The legal centre is a positive step forward, but there’s so much that Singapore needs to do to ensure access to justice and fair trials for people with psychosocial disabilities in Singapore. I learnt a lot about this some years back during the campaign for Nagaenthran K Dharmalingam, a death row prisoner with psychosocial disabilities who was executed in April 2022.

Overall, a lot more infrastructure and support for mental health is needed.
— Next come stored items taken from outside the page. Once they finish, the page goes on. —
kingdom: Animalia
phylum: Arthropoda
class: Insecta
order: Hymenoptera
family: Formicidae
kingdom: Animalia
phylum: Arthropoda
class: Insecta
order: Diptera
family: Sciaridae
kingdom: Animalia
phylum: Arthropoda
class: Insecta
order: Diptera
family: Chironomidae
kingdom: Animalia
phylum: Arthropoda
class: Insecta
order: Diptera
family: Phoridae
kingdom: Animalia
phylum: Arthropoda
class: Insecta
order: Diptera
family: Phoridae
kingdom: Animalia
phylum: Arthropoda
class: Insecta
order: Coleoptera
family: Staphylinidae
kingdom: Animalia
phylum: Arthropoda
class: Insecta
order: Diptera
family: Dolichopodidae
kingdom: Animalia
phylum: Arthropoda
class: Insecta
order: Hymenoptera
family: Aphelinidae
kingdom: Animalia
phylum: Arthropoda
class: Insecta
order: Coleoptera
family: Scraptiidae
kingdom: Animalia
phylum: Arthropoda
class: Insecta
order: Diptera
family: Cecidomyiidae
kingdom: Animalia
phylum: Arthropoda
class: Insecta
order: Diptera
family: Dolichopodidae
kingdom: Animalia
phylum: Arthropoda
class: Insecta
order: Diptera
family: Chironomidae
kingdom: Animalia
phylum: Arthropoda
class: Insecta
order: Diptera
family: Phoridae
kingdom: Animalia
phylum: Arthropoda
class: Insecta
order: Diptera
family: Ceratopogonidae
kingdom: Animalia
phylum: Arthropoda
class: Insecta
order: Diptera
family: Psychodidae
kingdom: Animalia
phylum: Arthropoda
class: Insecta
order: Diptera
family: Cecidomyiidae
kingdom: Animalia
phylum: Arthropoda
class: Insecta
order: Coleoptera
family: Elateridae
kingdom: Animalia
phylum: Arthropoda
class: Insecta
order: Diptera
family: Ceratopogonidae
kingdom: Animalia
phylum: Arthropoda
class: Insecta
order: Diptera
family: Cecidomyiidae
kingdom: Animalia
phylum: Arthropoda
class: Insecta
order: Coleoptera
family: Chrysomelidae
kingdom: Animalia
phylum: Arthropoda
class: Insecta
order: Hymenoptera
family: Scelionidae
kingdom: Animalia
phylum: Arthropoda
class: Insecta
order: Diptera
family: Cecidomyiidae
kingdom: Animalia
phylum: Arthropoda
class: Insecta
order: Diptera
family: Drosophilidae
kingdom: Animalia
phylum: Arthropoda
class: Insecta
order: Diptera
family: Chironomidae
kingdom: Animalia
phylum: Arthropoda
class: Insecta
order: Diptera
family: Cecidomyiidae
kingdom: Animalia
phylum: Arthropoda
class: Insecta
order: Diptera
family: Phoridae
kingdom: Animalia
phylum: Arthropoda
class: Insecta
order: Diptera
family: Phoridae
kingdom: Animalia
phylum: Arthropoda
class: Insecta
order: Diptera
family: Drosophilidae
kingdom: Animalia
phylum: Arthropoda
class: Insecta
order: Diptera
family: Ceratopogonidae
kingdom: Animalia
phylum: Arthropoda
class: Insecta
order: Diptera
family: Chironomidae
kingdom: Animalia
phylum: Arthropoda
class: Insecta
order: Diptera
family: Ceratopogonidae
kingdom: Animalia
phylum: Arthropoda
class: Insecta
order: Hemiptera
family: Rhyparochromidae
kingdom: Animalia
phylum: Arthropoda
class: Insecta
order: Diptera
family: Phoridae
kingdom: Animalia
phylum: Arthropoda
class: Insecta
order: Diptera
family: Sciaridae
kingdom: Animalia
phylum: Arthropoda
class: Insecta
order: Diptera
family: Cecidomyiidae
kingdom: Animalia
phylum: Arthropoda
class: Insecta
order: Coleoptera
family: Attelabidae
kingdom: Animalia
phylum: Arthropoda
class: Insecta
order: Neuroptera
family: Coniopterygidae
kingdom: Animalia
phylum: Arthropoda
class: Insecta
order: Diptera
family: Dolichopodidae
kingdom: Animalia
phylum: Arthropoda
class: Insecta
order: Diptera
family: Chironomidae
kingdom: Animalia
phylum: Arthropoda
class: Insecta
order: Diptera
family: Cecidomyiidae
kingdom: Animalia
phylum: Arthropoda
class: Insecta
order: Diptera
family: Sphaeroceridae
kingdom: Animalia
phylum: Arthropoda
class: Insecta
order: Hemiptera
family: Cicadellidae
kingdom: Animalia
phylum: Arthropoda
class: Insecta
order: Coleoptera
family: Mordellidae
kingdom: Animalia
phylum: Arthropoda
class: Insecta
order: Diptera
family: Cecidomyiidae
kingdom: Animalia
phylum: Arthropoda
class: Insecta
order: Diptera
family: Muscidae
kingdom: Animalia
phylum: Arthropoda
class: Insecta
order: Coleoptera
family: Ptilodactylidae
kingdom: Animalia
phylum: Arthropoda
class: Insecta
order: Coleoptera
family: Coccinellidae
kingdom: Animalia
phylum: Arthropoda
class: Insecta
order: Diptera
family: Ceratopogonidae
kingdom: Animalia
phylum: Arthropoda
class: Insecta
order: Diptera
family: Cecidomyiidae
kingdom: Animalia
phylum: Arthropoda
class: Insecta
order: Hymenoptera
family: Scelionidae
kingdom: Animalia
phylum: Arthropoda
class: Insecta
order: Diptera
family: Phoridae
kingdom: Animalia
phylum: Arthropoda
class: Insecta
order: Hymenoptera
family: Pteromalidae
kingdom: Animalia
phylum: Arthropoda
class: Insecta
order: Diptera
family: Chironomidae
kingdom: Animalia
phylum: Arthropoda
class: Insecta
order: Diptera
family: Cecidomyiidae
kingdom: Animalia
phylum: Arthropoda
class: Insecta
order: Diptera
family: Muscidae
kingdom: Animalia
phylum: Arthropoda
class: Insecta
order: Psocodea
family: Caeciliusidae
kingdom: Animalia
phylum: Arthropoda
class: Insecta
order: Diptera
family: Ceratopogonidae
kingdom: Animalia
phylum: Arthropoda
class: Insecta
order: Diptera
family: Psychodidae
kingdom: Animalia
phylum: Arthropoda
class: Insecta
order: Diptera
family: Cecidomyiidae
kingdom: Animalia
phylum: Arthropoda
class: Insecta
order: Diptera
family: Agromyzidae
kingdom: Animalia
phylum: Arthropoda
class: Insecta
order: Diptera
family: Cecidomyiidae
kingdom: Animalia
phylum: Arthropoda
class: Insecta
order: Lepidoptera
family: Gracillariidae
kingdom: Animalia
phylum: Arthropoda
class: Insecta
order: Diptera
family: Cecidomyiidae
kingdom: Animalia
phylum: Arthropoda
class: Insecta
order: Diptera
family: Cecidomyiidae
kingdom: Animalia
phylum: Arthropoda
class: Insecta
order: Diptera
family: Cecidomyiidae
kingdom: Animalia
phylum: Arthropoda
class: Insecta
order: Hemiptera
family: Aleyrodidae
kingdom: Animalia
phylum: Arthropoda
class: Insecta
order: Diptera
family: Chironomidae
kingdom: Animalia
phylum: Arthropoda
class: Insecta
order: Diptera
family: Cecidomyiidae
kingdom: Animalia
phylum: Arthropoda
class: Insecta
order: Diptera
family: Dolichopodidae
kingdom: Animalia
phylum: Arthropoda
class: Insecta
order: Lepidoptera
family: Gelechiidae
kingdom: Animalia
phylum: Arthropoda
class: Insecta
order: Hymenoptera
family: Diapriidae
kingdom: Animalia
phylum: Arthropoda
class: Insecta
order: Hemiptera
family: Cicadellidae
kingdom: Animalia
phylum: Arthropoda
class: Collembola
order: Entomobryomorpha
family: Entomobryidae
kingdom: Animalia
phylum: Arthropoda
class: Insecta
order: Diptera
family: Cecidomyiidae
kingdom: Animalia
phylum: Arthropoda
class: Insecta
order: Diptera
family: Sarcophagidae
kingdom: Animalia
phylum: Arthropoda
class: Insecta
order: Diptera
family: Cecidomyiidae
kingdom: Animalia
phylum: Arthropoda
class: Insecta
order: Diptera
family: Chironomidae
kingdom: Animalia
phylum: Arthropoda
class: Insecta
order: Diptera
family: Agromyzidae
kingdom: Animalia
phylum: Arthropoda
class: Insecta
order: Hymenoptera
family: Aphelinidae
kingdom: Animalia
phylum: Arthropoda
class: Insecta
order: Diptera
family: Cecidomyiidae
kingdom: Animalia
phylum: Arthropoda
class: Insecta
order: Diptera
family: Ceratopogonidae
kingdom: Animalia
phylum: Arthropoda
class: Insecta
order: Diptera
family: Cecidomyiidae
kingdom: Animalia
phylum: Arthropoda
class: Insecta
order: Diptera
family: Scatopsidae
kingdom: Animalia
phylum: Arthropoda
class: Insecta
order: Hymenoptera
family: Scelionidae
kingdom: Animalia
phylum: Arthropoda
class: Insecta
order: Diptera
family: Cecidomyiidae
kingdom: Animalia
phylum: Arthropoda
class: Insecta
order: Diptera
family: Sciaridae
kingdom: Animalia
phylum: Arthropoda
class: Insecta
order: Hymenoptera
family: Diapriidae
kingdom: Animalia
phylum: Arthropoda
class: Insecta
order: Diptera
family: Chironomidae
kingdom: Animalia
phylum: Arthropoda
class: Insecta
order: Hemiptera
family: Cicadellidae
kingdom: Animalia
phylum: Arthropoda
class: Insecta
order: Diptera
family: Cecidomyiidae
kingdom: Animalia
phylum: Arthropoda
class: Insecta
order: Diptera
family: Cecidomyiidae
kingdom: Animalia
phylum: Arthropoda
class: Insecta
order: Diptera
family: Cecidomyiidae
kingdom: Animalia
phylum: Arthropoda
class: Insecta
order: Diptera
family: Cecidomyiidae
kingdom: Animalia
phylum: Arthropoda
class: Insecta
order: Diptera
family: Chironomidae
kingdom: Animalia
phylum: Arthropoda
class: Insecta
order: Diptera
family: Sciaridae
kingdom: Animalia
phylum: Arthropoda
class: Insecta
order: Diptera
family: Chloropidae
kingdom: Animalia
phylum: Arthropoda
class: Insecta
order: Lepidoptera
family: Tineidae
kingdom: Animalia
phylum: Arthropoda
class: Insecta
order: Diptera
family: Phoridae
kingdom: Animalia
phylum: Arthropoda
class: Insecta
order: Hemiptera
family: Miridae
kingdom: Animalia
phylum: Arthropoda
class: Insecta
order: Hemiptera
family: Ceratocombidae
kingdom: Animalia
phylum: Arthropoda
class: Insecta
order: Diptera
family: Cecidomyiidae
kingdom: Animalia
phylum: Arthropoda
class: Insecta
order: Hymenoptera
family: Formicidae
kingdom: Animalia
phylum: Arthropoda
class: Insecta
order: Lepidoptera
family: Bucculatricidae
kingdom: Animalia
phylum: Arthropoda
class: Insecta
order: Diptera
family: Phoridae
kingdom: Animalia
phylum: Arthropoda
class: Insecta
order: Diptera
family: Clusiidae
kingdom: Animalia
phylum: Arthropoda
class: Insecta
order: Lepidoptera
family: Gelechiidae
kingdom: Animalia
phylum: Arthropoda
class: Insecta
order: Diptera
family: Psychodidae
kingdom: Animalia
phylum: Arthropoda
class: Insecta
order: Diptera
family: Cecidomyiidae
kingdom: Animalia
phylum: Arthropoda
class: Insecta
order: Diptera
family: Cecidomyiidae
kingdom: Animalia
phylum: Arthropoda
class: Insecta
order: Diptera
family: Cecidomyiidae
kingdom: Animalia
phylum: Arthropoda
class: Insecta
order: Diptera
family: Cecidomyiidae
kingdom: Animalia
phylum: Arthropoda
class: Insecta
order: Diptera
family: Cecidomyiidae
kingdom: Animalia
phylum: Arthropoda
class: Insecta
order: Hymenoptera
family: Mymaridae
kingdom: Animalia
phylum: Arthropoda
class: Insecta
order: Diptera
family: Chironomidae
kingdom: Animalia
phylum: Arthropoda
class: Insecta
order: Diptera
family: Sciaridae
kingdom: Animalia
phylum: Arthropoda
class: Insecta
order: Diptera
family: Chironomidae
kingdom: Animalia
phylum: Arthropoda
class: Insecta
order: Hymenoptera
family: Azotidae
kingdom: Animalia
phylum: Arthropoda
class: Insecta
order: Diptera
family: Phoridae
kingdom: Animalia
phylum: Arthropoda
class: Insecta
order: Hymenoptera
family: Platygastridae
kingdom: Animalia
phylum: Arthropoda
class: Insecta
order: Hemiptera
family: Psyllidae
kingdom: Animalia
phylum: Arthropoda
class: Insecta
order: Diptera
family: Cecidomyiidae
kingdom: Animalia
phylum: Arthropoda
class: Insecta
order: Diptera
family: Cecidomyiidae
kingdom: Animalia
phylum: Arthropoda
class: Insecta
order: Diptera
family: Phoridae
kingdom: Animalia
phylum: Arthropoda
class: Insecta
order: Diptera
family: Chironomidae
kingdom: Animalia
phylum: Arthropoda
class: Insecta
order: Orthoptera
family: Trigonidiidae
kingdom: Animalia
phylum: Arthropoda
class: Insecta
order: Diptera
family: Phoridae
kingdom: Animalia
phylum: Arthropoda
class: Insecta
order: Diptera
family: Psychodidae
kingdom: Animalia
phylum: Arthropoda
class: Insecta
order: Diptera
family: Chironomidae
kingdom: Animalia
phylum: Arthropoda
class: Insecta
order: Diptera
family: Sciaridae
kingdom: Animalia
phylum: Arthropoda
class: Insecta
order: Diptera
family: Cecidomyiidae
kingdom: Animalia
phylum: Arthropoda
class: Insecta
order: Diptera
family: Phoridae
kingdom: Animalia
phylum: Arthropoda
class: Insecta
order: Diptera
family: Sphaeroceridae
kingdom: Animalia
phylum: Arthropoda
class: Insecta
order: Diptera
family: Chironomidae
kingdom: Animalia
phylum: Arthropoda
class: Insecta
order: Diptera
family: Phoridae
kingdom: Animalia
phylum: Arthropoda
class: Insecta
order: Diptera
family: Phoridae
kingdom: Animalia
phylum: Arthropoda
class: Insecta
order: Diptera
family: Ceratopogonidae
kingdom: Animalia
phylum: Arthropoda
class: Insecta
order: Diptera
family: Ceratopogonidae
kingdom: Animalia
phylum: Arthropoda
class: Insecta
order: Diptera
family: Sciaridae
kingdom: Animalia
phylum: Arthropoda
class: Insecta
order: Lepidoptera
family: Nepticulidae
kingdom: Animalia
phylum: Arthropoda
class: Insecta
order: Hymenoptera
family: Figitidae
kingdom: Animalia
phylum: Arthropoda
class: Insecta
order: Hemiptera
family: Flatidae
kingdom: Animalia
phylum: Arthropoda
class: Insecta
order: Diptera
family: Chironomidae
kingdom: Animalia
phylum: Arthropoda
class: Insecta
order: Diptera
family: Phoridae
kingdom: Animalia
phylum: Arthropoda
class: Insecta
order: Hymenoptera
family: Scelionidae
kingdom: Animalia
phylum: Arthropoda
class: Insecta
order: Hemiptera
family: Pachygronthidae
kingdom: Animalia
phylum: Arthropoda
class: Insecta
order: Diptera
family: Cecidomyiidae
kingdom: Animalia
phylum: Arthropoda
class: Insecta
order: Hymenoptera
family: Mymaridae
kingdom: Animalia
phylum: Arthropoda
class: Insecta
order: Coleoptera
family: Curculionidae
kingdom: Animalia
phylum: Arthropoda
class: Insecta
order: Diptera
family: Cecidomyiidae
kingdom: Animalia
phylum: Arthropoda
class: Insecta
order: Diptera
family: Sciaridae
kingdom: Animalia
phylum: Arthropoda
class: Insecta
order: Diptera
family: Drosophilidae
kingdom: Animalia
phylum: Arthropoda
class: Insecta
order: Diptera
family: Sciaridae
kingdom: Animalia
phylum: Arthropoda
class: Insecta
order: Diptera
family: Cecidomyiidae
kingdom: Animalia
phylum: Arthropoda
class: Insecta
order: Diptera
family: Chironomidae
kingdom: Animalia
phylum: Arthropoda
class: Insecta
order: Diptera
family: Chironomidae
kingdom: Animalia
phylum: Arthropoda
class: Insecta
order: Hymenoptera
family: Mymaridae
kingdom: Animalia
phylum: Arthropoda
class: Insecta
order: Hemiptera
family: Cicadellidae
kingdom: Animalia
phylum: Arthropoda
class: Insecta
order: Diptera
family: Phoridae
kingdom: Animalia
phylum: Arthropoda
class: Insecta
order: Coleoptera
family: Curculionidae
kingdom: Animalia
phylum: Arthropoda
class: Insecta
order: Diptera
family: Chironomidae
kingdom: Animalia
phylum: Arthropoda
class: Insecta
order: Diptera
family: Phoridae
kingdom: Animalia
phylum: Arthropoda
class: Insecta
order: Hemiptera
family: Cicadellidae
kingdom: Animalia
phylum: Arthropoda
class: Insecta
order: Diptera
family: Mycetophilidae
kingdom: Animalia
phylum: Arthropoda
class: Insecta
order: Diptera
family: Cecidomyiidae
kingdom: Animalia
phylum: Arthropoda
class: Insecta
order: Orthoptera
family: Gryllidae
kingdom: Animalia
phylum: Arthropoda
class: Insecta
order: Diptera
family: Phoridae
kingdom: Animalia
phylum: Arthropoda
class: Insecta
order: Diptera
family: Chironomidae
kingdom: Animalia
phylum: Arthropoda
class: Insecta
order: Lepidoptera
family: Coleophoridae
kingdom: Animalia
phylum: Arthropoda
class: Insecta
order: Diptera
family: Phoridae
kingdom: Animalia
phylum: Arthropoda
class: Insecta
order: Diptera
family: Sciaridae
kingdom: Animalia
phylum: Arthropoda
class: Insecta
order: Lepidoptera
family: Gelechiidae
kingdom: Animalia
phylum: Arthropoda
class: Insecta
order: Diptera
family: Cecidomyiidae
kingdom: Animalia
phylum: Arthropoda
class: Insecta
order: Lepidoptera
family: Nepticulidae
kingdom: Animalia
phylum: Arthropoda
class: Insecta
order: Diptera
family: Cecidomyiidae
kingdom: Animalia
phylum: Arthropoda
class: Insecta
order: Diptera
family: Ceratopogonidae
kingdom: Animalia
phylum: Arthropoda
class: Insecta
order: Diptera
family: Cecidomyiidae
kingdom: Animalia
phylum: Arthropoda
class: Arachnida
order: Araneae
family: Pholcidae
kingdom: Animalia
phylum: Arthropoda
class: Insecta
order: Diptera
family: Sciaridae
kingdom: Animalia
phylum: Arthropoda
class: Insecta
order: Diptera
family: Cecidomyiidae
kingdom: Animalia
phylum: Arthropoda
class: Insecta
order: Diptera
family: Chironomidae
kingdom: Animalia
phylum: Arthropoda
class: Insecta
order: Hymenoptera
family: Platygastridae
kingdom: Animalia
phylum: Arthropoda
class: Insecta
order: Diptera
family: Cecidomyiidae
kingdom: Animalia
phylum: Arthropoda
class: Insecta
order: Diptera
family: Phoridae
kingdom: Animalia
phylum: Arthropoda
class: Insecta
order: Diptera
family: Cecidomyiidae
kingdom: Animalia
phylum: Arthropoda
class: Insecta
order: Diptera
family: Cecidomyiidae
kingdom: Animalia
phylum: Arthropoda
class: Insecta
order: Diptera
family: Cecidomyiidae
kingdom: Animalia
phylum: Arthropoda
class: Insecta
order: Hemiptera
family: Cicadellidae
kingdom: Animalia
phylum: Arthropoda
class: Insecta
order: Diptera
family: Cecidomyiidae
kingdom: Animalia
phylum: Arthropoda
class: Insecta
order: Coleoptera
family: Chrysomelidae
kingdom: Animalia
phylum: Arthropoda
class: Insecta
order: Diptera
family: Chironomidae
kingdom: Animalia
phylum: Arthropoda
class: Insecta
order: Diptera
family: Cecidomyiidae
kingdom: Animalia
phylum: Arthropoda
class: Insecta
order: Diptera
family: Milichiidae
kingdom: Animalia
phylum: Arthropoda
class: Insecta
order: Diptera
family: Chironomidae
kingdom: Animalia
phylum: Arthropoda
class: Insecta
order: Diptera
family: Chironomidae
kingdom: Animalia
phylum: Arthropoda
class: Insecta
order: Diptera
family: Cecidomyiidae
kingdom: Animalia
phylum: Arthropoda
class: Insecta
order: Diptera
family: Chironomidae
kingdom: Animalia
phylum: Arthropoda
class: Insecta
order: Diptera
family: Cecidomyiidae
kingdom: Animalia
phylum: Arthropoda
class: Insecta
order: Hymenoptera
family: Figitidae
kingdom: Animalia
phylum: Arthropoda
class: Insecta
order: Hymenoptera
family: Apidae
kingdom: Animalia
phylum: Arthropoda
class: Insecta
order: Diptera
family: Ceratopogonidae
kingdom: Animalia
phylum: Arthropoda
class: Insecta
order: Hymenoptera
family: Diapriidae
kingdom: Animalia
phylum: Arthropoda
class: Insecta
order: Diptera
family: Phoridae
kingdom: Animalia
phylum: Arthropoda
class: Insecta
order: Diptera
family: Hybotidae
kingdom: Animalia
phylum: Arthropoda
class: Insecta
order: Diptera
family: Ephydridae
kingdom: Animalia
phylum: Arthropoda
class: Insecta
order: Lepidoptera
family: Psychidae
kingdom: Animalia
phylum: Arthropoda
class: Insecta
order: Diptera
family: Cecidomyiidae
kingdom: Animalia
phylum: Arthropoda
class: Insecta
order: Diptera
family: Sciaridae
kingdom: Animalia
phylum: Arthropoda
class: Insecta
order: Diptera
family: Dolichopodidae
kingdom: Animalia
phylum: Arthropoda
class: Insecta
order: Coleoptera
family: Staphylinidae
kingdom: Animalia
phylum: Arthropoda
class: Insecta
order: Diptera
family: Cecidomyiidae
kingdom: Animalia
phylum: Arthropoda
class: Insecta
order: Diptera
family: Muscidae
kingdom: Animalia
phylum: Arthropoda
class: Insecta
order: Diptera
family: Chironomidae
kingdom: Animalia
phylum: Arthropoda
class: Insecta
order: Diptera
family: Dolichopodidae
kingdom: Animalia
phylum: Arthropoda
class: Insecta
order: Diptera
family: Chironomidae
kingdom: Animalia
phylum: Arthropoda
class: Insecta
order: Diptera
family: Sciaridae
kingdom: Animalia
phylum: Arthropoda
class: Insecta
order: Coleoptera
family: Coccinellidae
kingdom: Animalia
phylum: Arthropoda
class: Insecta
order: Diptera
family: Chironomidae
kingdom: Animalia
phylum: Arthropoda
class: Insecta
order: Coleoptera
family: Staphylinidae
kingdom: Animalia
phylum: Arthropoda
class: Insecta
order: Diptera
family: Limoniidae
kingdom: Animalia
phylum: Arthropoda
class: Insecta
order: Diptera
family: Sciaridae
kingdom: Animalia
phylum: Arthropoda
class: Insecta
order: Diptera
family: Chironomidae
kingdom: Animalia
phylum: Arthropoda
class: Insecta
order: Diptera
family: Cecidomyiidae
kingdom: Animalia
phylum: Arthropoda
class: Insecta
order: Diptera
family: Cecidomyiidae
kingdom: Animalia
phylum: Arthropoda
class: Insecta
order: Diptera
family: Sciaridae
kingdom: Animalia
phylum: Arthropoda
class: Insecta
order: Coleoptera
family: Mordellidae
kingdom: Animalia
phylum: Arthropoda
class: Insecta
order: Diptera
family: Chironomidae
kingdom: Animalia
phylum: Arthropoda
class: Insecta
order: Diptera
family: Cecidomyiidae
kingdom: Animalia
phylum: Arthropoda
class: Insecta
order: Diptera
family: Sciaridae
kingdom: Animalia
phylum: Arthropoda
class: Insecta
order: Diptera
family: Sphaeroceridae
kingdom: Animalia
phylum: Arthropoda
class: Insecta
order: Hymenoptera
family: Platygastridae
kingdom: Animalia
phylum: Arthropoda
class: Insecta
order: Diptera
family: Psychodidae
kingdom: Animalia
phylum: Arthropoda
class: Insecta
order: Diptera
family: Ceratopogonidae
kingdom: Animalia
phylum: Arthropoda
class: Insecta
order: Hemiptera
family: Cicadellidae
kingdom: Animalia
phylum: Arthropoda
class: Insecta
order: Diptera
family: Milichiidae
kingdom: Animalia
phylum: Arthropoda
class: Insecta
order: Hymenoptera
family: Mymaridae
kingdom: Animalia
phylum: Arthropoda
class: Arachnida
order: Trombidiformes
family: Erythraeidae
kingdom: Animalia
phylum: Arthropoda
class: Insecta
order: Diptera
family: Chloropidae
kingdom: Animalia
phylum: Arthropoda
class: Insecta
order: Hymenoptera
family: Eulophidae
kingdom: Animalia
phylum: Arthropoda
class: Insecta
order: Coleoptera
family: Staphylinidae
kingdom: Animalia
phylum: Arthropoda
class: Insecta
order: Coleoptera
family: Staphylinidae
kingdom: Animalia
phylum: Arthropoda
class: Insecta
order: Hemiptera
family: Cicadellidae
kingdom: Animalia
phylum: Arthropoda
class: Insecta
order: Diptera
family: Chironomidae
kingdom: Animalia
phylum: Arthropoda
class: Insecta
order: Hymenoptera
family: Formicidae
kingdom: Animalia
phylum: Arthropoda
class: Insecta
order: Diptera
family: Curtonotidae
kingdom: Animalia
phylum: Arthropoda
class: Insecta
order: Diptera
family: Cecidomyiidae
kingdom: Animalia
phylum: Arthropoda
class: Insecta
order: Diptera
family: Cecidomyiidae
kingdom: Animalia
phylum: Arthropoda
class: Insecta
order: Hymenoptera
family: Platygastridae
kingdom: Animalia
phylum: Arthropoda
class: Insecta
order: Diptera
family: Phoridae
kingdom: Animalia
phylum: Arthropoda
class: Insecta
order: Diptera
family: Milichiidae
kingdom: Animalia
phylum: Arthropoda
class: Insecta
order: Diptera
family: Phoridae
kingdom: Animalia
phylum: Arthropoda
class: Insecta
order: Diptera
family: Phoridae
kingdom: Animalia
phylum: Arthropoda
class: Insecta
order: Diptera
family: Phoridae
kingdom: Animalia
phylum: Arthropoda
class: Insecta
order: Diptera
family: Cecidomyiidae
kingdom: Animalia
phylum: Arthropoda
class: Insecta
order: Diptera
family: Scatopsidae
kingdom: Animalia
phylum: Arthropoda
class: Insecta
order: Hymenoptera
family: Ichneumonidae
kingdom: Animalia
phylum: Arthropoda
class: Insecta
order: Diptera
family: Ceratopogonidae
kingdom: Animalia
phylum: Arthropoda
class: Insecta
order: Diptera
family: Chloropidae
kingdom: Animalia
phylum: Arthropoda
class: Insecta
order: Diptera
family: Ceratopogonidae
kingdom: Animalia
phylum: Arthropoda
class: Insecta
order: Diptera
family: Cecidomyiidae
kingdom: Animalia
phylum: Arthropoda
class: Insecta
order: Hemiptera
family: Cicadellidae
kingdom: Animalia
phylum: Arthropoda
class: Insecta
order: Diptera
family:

There’s a shortage of psychologists in the country, for example, at a time when demand is increasing.
Got some more…
✍🏼 I wrote an essay for Adi Magazine about navigating authoritarianism and censorship, including self-censorship and self-policing. Read it here.
👦🏻 Han Hui Hui was POFMA-ed for comments she’d made about the removal of her children on a Facebook livestream. Her children had been removed from her care in February after things went bad between her, her husband, and her mother-in-law. The kids are back with her now, after additional safeguards agreed with the Ministry of Social and Family Development.
😵 Amos Yee, who left Singapore about a decade ago to seek asylum in the US, is back in Singapore, where he has promptly been charged under the Enlistment Act for having left Singapore without a valid exit permit and failing to report for the pre-enlistment medical screening. He’s now remanded in Changi Prison and says he will not be engaging a lawyer. While he was a teenager, Yee had got in trouble in Singapore for obscenity and wounding religious feelings, for blog posts and comments he’d made after Lee Kuan Yew’s death. When he got to the US, things went even more completely off the rails and was sent to prison for child grooming and child pornography. He was deported from the US after his release.